In altre parole, quando un fatto costituisce illecito civile nel momento in cui è stato commesso, su di esso non influiscono le successive vicende riguardanti la punibilità del reato ovvero la rilevanza penale di quel fatto.
Anche vedendo la questione sotto un altro profilo sarebbe comunque ingiustificato operare una valutazione complessiva dell’art. 319 quater c.p., come legge più favorevole per l’imputato, in ragione del fatto che in essa il concusso non riveste più il ruolo di persona offesa e, per l’effetto, escludere il diritto al risarcimento del danno provocato all’epoca dal reato.

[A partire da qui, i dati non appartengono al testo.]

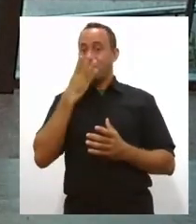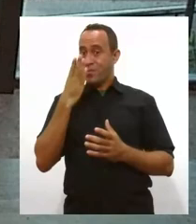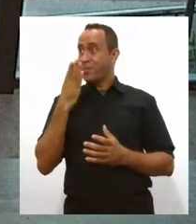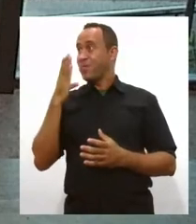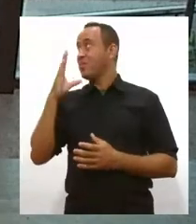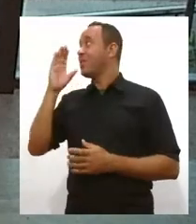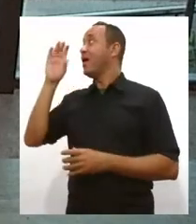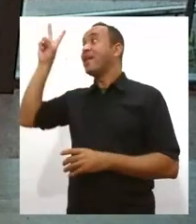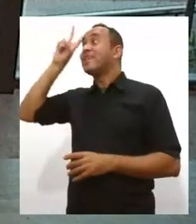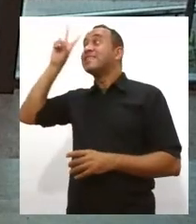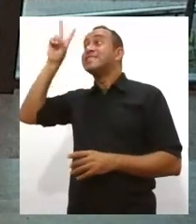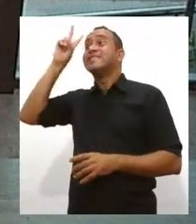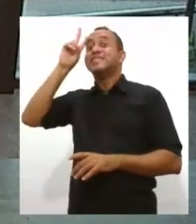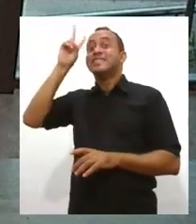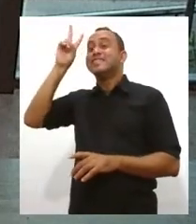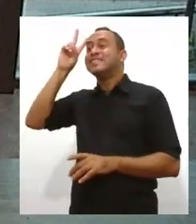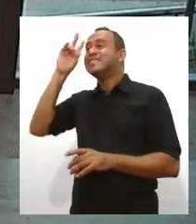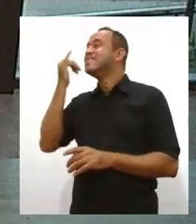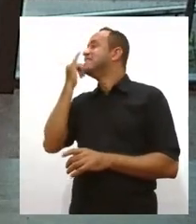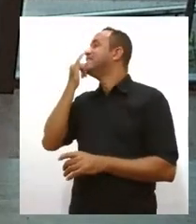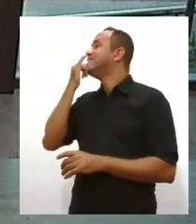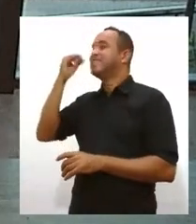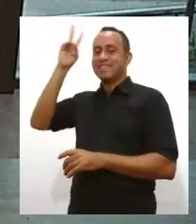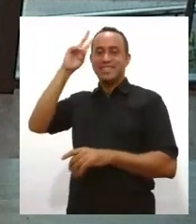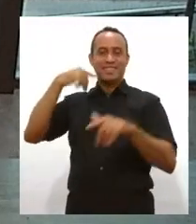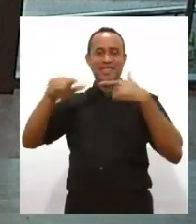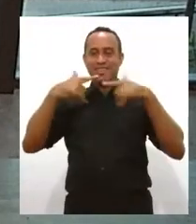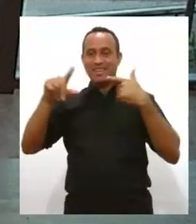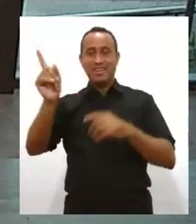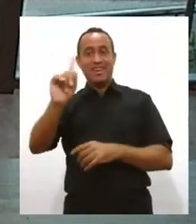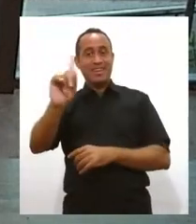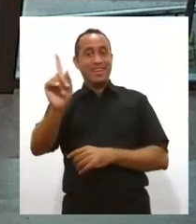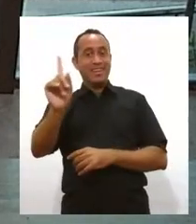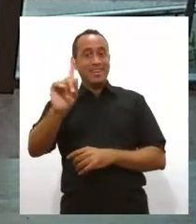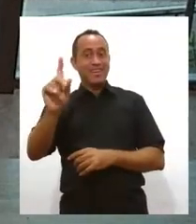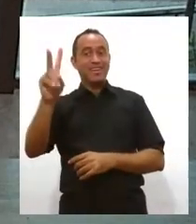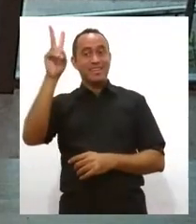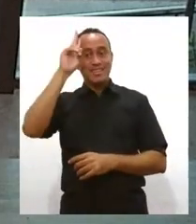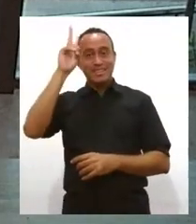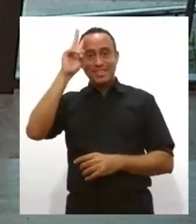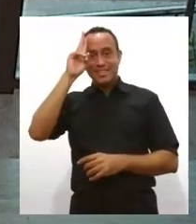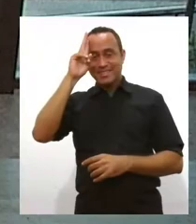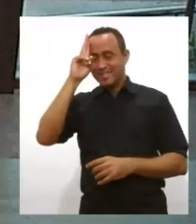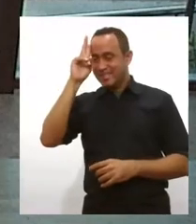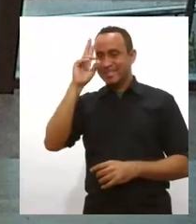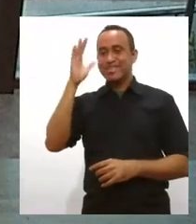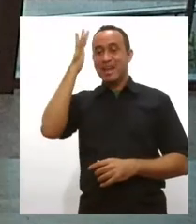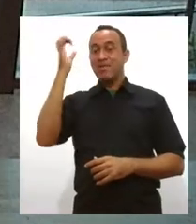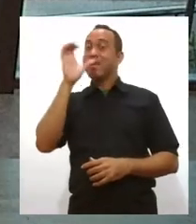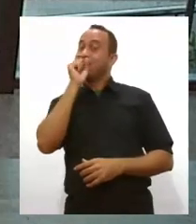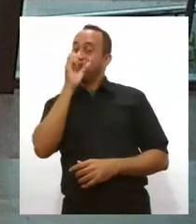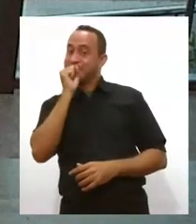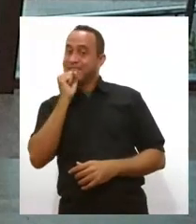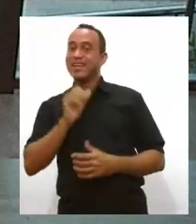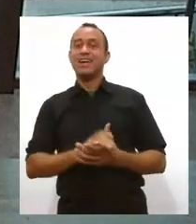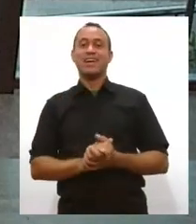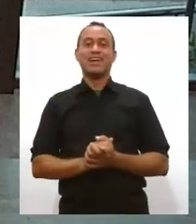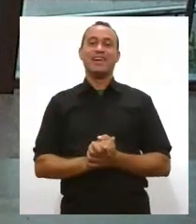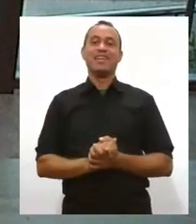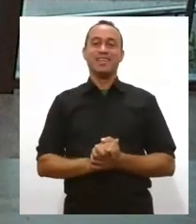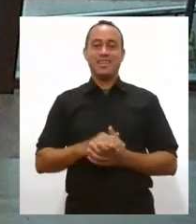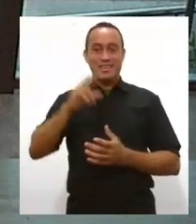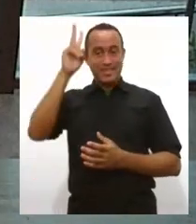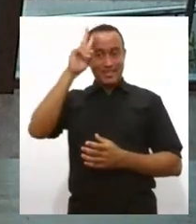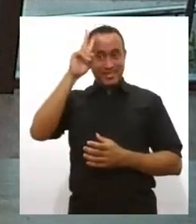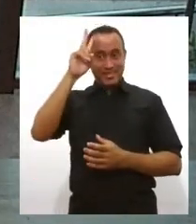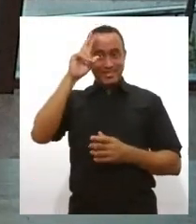até segunda. Eu quero trabalhar amanhã. Eu não vou sair de casa mas é sexta-feira, Silvia. certo. Bom, então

Infatti, il richiamo alle norme più favorevoli – rispetto all’imputato -, contenuto nell’art. 2 c.p., comma 4, si intende riferito alle disposizioni penali, con esclusione dei possibili effetti civili da queste indirettamente derivanti. Come è noto la giurisprudenza nell’individuare la legge più favorevole ritiene che si debba procedere ad una valutazione in concreto, anche con riferimento alle conseguenze giuridiche meno gravose, ma in ogni caso tale valutazione ha ad oggetto gli elementi costitutivi del reato, le circostanze, il tipo e la durata della pena, l’applicabilità delle pene accessorie o delle misure di sicurezza, le cause di non punibilità ovvero di estinzione e, anche se all’espressione “legge penale”, contenuta nell’art. 2 c.p., comma 4, si associa una nozione allargata – che cioè ricomprenda non solo le leggi extrapenali espressamente richiamate dalla norma penale e integranti il precetto, ma anche quelle leggi che ne costituiscono l’indispensabile presupposto o che concorrono a determinarne, anche parzialmente e implicitamente, il sostanziale contenuto – non si è mai sostenuto che vi possano rientrare anche le conseguenza civili derivanti dal reato.
In altri termini, nella nozione di legge più favorevole si è sempre fatto riferimento esclusivamente agli elementi ed effetti penali, seppure valutati non in astratto ma in concreto.
In conclusione, la Suprema Corte ha sancito il principio secondo cui la riqualificazione operata dalla Corte di Cassazione, a seguito dell’entrata in vigore della l. n. 190 del 2012, del delitto di concussione in quello di indebita induzione non fa venir meno il diritto alla restituzione e al risarcimento del danno a favore di colui che, al momento della commissione del fatto, era da considerarsi persona offesa dal reato.